#### BRIEF
In the text below on the history of Applied Materials, what name was planned for the company formed by the proposed merger with Tokyo Electron?
* Start EXTRACTED TEXT *
In 2009, Applied Materials opened its Solar Technology Center, the world's largest commercial solar energy research and development facility, in Xi'an, China.

Applied Materials acquired Semitool Inc. in December 2009, and announced its acquisition of Varian Semiconductor in May 2011. Applied Materials then announced a planned merger with Tokyo Electron on September 24, 2013. If it had been approved by government regulators, the proposed combined company, to be called Eteris, would have been the world's largest supplier of semiconductor processing equipment, with a total market value of $29 billion. However, on April 27, 2015, Applied Materials announced that its merger with Tokyo Electron has been scrapped due to antitrust concerns and fears of dominating the semiconductor equipment industry.

In 2015, Applied Materials left the solar wafer sawing and the solar ion implantation businesses.

Applied Materials was named among FORTUNE World's Most Admired Companies in 2018.

In 2019, Applied Materials announced its intention to buy semiconductor equipment manufacturer (and former Hitachi group member) Kokusai Electric Corporation from private equity firm KKR for $2.2 billion, but terminated the deal in March 2021 citing delays in getting approval from China's regulator.

In November 2023, Applied Materials was reported to be under criminal investigation by the United States Department of Justice (DOJ) for routing equipment to Semiconductor Manufacturing International Corporation via South Korea in violation of US sanctions. The company settled with the DOJ, paying a penalty of 252 million dollars in February 2026. The settlement was the largest of its kind to date. The US government recovered the largest fine possible, which is twice the value of the illegal transaction.

On August 15, 2025, Applied Materials shares tumbled 12% after issuing weak sales and profit forecasts, with U.S.-China trade tensions weighing heavily on demand and visibility.

In September 2026, Applied Materials announced plans to invest $5 billion in India over the following decade under an initiative it described as "India Vision 2035", unveiled at SEMICON India 2026 in New Delhi as Indian Prime Minister Narendra Modi inaugurated the conference. The plan centers on research, supply-chain expansion and workforce development, and includes a proposed 140-acre semiconductor research park and a plan to expand the company's India-based supply-chain capacity roughly tenfold by 2035.
* End EXTRACTED TEXT *
* Start INFORMATION PROVIDED *
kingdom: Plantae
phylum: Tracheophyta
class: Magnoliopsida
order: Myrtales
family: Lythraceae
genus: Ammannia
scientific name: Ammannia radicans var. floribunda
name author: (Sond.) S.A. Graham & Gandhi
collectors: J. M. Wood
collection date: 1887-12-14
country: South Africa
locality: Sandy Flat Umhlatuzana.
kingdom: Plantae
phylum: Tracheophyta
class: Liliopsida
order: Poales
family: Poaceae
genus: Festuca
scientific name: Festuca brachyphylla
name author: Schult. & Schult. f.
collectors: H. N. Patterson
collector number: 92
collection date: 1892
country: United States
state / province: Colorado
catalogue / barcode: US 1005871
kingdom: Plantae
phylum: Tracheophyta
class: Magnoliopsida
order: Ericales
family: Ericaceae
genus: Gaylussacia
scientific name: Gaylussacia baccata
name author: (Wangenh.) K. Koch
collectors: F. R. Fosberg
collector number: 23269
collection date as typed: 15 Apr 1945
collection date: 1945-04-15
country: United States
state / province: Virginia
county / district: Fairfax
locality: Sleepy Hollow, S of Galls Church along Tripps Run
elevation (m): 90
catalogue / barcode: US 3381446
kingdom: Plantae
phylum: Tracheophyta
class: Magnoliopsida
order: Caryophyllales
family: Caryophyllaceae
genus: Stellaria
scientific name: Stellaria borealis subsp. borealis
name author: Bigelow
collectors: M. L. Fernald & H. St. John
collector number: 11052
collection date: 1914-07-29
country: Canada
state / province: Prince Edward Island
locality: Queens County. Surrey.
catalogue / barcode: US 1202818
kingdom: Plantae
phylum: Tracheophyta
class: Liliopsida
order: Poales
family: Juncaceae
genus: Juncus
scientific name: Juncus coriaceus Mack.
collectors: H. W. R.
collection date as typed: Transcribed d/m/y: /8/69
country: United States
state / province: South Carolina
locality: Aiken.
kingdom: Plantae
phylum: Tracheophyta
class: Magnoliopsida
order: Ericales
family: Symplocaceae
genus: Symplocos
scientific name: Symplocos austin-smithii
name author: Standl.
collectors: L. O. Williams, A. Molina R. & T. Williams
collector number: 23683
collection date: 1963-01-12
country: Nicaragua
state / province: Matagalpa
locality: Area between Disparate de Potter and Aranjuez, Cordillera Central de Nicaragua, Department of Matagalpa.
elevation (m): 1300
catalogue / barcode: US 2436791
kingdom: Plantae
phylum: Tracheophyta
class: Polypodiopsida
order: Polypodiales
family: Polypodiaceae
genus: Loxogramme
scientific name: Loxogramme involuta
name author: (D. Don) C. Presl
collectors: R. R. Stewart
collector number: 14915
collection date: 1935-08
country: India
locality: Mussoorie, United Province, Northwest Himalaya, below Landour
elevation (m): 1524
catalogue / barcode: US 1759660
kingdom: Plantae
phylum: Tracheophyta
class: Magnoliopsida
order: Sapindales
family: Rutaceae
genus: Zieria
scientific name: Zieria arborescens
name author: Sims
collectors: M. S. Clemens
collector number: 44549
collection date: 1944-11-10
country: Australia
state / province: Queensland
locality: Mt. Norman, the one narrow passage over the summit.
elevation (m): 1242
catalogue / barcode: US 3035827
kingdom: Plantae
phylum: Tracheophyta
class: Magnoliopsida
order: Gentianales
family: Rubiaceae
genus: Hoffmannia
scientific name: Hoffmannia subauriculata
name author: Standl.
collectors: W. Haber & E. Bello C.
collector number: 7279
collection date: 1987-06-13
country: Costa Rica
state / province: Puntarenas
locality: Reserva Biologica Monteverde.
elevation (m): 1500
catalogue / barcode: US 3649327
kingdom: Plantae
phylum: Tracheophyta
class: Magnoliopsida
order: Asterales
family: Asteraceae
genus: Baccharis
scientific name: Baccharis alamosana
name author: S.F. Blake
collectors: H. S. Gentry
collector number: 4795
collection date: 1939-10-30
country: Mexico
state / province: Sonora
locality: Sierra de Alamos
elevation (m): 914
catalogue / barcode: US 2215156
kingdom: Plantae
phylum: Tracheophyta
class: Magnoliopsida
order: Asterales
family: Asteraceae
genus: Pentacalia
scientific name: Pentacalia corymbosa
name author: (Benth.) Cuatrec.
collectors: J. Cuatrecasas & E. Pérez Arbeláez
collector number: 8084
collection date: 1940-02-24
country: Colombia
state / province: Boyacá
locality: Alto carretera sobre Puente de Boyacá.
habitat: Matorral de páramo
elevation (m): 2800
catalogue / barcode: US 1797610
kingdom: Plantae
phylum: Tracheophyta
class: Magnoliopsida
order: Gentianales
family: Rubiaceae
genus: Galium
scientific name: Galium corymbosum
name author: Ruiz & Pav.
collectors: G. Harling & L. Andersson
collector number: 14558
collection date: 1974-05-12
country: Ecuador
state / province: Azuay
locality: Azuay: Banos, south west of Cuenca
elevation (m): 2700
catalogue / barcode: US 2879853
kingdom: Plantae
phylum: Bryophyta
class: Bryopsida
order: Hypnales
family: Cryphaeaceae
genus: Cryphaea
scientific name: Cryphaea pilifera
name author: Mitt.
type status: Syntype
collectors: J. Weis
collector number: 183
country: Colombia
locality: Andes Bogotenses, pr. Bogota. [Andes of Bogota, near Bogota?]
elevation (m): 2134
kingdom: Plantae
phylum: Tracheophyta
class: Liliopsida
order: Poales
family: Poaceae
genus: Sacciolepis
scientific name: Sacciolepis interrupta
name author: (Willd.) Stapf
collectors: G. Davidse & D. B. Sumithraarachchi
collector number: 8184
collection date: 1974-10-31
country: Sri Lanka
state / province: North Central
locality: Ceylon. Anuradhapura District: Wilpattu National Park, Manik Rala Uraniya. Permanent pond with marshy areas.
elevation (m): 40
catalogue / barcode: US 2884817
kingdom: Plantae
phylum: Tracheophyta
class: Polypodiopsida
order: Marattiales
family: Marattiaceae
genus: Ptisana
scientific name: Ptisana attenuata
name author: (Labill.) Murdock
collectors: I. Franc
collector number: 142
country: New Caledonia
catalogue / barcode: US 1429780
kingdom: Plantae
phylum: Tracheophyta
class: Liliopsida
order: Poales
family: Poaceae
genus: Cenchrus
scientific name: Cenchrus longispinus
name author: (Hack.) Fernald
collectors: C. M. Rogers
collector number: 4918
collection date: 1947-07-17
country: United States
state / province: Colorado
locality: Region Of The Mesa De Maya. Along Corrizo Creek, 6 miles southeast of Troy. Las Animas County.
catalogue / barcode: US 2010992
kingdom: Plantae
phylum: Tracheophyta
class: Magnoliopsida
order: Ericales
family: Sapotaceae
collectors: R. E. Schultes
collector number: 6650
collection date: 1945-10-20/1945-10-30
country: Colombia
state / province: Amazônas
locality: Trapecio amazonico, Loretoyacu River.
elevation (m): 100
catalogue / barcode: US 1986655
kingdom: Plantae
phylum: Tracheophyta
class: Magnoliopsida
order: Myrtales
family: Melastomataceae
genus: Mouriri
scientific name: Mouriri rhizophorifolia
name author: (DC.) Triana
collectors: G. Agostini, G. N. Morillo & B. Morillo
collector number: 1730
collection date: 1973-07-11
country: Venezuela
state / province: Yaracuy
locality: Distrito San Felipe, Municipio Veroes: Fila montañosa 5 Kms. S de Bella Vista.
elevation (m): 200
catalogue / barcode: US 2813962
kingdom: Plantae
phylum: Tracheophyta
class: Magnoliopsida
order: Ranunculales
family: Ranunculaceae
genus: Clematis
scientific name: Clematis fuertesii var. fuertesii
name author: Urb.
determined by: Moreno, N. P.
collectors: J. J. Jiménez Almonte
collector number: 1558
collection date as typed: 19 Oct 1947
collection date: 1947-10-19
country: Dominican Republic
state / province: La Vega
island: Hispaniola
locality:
* End INFORMATION PROVIDED *
#### RESULT OF THIS EXERCISE
Eteris